Having to quarantine during COVID-19 provided a surge of creativity to Megan Sparkman.
Before the pandemic, she was often busy performing in the musical duo Caly and Megan. Then last spring, when many venues stopped booking live music, she suddenly found herself with time for a new hobby. She discovered macramé online.
“I really like modern decor but with a bohemian vibe,” she explained. “I actually started with wall hanging macramé. I just wanted to make pieces for my own home and learn how to do it. And I really enjoyed that, so I wanted to bring that smaller scale, so I started to do macramé earrings.”
It takes nearly an hour for Sparkman to craft a pair of macramé earrings, using natural materials including cotton and hemp cording, as well as metal hardware designed for sensitive ears.

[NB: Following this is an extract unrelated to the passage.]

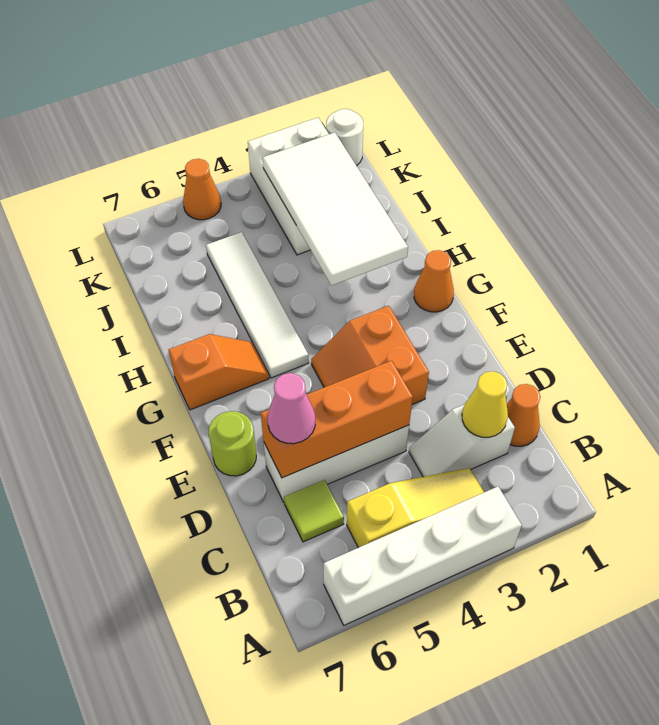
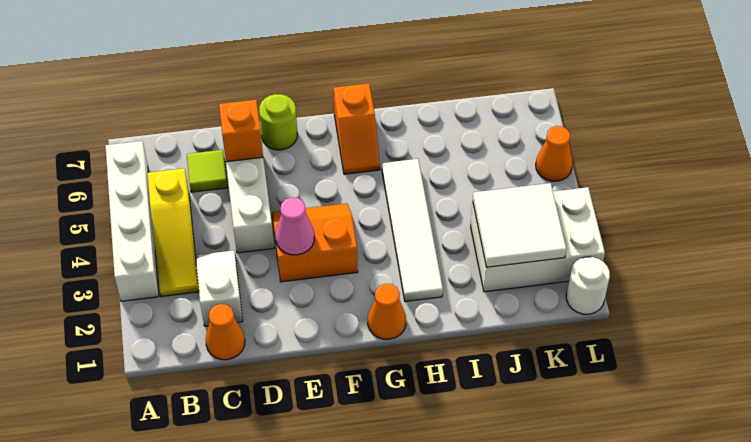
yellow 1x1 cone [462,371,508,437] -> none
orange 1x3 brick [261,361,413,478] -> orange 1x1 brick [219,100,263,162]
pink 1x1 cone [268,373,315,444] -> pink 1x1 cone moved to [276,197,314,255]
white 1x4 tile [206,232,309,378] -> white 1x4 tile turned to [382,159,443,302]
white 2x4 tile [263,133,408,285] -> white 2x2 tile [473,183,566,267]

Drawn to neutral colors and a penchant for chandelier-style statement earrings, she found those designs also resonated with other women.

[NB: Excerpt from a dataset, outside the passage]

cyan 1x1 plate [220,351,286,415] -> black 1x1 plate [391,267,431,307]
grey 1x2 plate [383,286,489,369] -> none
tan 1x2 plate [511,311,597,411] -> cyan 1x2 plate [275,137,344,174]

Once she’d mastered macramé, Sparkman had an urge to try polymer clay, which allowed her to experiment with more colors, shapes and textures.

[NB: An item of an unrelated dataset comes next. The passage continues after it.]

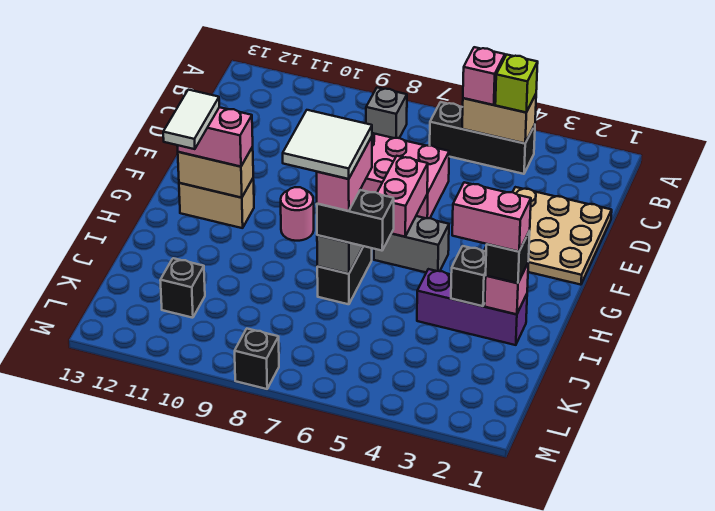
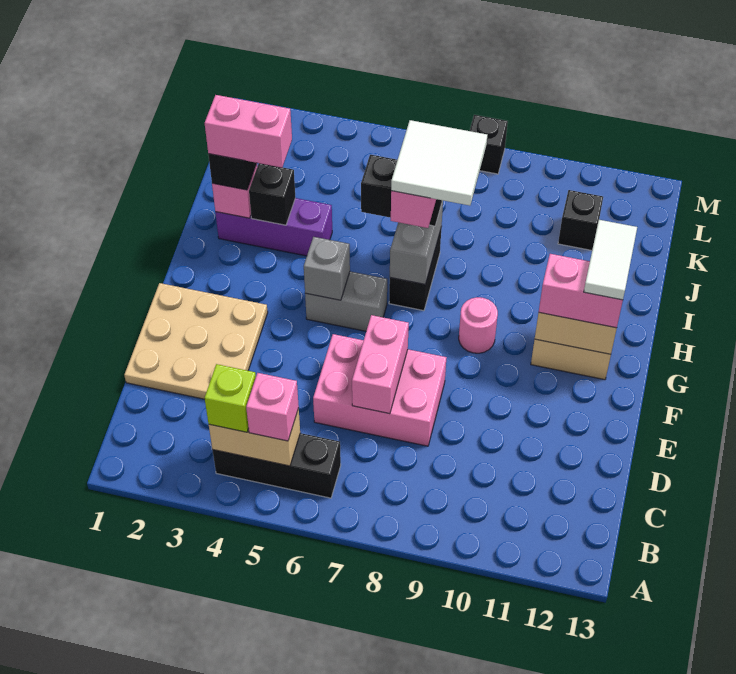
grey 1x1 brick [366,88,407,138] -> grey 1x1 brick moved to [304,237,350,300]
pink 1x2 brick [377,156,428,237] -> pink 1x2 brick moved to [352,315,409,414]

“The polymer clay is really popular right now,” she noted. “I had seen different designs, and so I became really interested in that.”
The lightweight, mixed media clay earrings proved to be even more popular than her macramé styles. After a couple months, her friends convinced her to stop giving them away.
“They were like, ‘You’re putting out good quality stuff. You should be selling it,’” she recalled. “So I made the Instagram and started taking photos and posting all the stuff. And the response was really, really good.”
When Sovereigns & Scoundrels opened downtown in October, Sparkman showed them an assortment of her handmade styles.
“That was the coolest thing ever, to go in there and show my stuff and have them be like, ‘We want every single piece you brought,’” she said.
Sparkman will soon make her debut as a vendor at the Ocala Downtown Market. She said support from the community has been the most surprising and fulfilling part of her new venture. But for her, what started as a hobby is still a kind of therapy. She doesn’t even listen to music while she’s crafting jewelry, preferring its meditative value.
“It’s a very therapeutic process for me,” she said. “It’s honestly my place of center when I’m doing it. The only thing that matters is how they’re looking, how the design is progressing. There’s no other background noise. There’s nothing. There’s just this. I feel like this and music are two of the biggest pieces of myself.”
Her brand name, Street Spirit Jewelry, was inspired by one of her favorite songs, Radiohead’s “Street Spirit (Fade Out).”
“As soon as I knew I was going to start selling, it was the first thing that came to mind for a name,” she remembered. “And I feel like it really fits with the style of what I am doing.”